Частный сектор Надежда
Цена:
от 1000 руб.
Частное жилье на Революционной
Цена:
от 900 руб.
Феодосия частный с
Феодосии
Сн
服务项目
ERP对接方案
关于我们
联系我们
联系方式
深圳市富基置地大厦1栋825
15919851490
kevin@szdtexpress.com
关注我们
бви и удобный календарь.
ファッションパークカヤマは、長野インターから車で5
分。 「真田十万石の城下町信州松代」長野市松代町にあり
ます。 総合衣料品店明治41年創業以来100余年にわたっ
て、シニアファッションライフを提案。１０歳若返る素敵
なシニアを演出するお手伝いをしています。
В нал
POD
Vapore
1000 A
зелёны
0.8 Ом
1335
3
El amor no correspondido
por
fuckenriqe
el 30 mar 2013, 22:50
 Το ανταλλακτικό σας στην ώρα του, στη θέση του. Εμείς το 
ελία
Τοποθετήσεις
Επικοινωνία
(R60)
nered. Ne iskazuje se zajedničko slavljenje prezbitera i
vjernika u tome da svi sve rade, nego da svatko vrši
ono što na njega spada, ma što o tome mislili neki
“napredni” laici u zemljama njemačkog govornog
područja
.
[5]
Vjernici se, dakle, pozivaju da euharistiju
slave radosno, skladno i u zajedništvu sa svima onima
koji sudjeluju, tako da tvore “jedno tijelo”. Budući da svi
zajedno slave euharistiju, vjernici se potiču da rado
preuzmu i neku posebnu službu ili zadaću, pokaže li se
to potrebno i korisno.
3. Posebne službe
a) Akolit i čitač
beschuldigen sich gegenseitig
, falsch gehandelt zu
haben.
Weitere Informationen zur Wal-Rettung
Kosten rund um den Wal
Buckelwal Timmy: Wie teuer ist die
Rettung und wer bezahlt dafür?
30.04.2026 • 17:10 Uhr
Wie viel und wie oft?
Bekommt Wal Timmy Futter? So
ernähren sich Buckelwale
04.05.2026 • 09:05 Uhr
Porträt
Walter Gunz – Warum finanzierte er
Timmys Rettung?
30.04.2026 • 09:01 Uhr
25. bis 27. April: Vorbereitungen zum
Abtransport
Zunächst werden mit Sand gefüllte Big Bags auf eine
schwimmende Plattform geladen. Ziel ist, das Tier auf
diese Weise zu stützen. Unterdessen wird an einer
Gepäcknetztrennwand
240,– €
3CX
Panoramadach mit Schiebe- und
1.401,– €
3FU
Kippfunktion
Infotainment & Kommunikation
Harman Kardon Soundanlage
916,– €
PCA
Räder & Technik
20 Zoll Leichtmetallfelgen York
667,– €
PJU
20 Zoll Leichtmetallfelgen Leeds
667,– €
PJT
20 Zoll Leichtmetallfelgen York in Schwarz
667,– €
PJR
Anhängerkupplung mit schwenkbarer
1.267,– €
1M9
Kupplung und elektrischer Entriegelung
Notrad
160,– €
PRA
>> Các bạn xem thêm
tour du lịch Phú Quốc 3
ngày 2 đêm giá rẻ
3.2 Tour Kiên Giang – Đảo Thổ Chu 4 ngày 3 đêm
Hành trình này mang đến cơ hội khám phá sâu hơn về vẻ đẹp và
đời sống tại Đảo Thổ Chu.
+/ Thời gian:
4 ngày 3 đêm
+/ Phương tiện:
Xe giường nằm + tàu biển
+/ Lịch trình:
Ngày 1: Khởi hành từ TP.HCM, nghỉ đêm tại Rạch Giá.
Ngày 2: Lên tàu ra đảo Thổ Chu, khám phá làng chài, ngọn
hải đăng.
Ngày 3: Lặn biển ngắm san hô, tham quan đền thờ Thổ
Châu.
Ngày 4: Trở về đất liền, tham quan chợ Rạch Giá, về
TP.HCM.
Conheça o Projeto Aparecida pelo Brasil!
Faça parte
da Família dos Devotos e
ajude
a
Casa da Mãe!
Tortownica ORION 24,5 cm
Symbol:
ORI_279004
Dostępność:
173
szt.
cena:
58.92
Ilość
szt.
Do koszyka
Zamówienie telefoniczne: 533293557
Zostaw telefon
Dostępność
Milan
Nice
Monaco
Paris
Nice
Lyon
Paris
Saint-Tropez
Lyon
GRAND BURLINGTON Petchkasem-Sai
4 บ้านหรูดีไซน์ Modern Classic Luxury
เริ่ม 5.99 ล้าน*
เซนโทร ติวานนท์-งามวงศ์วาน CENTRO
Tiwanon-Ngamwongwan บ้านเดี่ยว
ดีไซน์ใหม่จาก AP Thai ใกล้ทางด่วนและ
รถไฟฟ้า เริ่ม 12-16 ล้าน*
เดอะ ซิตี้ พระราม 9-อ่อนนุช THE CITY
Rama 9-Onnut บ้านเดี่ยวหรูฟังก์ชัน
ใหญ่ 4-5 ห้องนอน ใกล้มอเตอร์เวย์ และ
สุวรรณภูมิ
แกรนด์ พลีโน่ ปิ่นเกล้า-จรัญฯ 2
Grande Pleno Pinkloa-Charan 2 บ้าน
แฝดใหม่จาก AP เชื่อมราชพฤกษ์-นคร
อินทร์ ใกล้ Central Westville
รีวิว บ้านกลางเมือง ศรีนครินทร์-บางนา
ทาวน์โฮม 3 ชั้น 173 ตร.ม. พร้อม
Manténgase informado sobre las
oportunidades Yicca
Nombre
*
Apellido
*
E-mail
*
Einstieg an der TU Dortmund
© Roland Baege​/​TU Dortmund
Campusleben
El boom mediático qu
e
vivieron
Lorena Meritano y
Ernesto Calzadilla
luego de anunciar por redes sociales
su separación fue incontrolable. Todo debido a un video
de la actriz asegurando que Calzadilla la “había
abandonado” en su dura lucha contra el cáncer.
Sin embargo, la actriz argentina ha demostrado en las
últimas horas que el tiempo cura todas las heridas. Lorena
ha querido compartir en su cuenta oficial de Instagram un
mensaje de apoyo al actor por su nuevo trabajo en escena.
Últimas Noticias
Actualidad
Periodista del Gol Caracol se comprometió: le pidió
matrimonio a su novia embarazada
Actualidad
+++++
▶ **Work item**: Extract the text from every one of the entries above and reproduce each line word for word, keeping the original line breaks.

▶ **Answer to this exercise**:
Частный сектор Надежда
Цена:
от 1000 руб.
Частное жилье на Революционной
Цена:
от 900 руб.
Феодосия частный с
Феодосии
Сн
服务项目
ERP对接方案
关于我们
联系我们
联系方式
深圳市富基置地大厦1栋825
15919851490
kevin@szdtexpress.com
关注我们
бви и удобный календарь.
ファッションパークカヤマは、長野インターから車で5
分。 「真田十万石の城下町信州松代」長野市松代町にあり
ます。 総合衣料品店明治41年創業以来100余年にわたっ
て、シニアファッションライフを提案。１０歳若返る素敵
なシニアを演出するお手伝いをしています。
В нал
POD
Vapore
1000 A
зелёны
0.8 Ом
1335
3
El amor no correspondido
por
fuckenriqe
el 30 mar 2013, 22:50
 Το ανταλλακτικό σας στην ώρα του, στη θέση του. Εμείς το 
ελία
Τοποθετήσεις
Επικοινωνία
(R60)
nered. Ne iskazuje se zajedničko slavljenje prezbitera i
vjernika u tome da svi sve rade, nego da svatko vrši
ono što na njega spada, ma što o tome mislili neki
“napredni” laici u zemljama njemačkog govornog
područja
.
[5]
Vjernici se, dakle, pozivaju da euharistiju
slave radosno, skladno i u zajedništvu sa svima onima
koji sudjeluju, tako da tvore “jedno tijelo”. Budući da svi
zajedno slave euharistiju, vjernici se potiču da rado
preuzmu i neku posebnu službu ili zadaću, pokaže li se
to potrebno i korisno.
3. Posebne službe
a) Akolit i čitač
beschuldigen sich gegenseitig
, falsch gehandelt zu
haben.
Weitere Informationen zur Wal-Rettung
Kosten rund um den Wal
Buckelwal Timmy: Wie teuer ist die
Rettung und wer bezahlt dafür?
30.04.2026 • 17:10 Uhr
Wie viel und wie oft?
Bekommt Wal Timmy Futter? So
ernähren sich Buckelwale
04.05.2026 • 09:05 Uhr
Porträt
Walter Gunz – Warum finanzierte er
Timmys Rettung?
30.04.2026 • 09:01 Uhr
25. bis 27. April: Vorbereitungen zum
Abtransport
Zunächst werden mit Sand gefüllte Big Bags auf eine
schwimmende Plattform geladen. Ziel ist, das Tier auf
diese Weise zu stützen. Unterdessen wird an einer
Gepäcknetztrennwand
240,– €
3CX
Panoramadach mit Schiebe- und
1.401,– €
3FU
Kippfunktion
Infotainment & Kommunikation
Harman Kardon Soundanlage
916,– €
PCA
Räder & Technik
20 Zoll Leichtmetallfelgen York
667,– €
PJU
20 Zoll Leichtmetallfelgen Leeds
667,– €
PJT
20 Zoll Leichtmetallfelgen York in Schwarz
667,– €
PJR
Anhängerkupplung mit schwenkbarer
1.267,– €
1M9
Kupplung und elektrischer Entriegelung
Notrad
160,– €
PRA
>> Các bạn xem thêm
tour du lịch Phú Quốc 3
ngày 2 đêm giá rẻ
3.2 Tour Kiên Giang – Đảo Thổ Chu 4 ngày 3 đêm
Hành trình này mang đến cơ hội khám phá sâu hơn về vẻ đẹp và
đời sống tại Đảo Thổ Chu.
+/ Thời gian:
4 ngày 3 đêm
+/ Phương tiện:
Xe giường nằm + tàu biển
+/ Lịch trình:
Ngày 1: Khởi hành từ TP.HCM, nghỉ đêm tại Rạch Giá.
Ngày 2: Lên tàu ra đảo Thổ Chu, khám phá làng chài, ngọn
hải đăng.
Ngày 3: Lặn biển ngắm san hô, tham quan đền thờ Thổ
Châu.
Ngày 4: Trở về đất liền, tham quan chợ Rạch Giá, về
TP.HCM.
Conheça o Projeto Aparecida pelo Brasil!
Faça parte
da Família dos Devotos e
ajude
a
Casa da Mãe!
Tortownica ORION 24,5 cm
Symbol:
ORI_279004
Dostępność:
173
szt.
cena:
58.92
Ilość
szt.
Do koszyka
Zamówienie telefoniczne: 533293557
Zostaw telefon
Dostępność
Milan
Nice
Monaco
Paris
Nice
Lyon
Paris
Saint-Tropez
Lyon
GRAND BURLINGTON Petchkasem-Sai
4 บ้านหรูดีไซน์ Modern Classic Luxury
เริ่ม 5.99 ล้าน*
เซนโทร ติวานนท์-งามวงศ์วาน CENTRO
Tiwanon-Ngamwongwan บ้านเดี่ยว
ดีไซน์ใหม่จาก AP Thai ใกล้ทางด่วนและ
รถไฟฟ้า เริ่ม 12-16 ล้าน*
เดอะ ซิตี้ พระราม 9-อ่อนนุช THE CITY
Rama 9-Onnut บ้านเดี่ยวหรูฟังก์ชัน
ใหญ่ 4-5 ห้องนอน ใกล้มอเตอร์เวย์ และ
สุวรรณภูมิ
แกรนด์ พลีโน่ ปิ่นเกล้า-จรัญฯ 2
Grande Pleno Pinkloa-Charan 2 บ้าน
แฝดใหม่จาก AP เชื่อมราชพฤกษ์-นคร
อินทร์ ใกล้ Central Westville
รีวิว บ้านกลางเมือง ศรีนครินทร์-บางนา
ทาวน์โฮม 3 ชั้น 173 ตร.ม. พร้อม
Manténgase informado sobre las
oportunidades Yicca
Nombre
*
Apellido
*
E-mail
*
Einstieg an der TU Dortmund
© Roland Baege​/​TU Dortmund
Campusleben
El boom mediático qu
e
vivieron
Lorena Meritano y
Ernesto Calzadilla
luego de anunciar por redes sociales
su separación fue incontrolable. Todo debido a un video
de la actriz asegurando que Calzadilla la “había
abandonado” en su dura lucha contra el cáncer.
Sin embargo, la actriz argentina ha demostrado en las
últimas horas que el tiempo cura todas las heridas. Lorena
ha querido compartir en su cuenta oficial de Instagram un
mensaje de apoyo al actor por su nuevo trabajo en escena.
Últimas Noticias
Actualidad
Periodista del Gol Caracol se comprometió: le pidió
matrimonio a su novia embarazada
Actualidad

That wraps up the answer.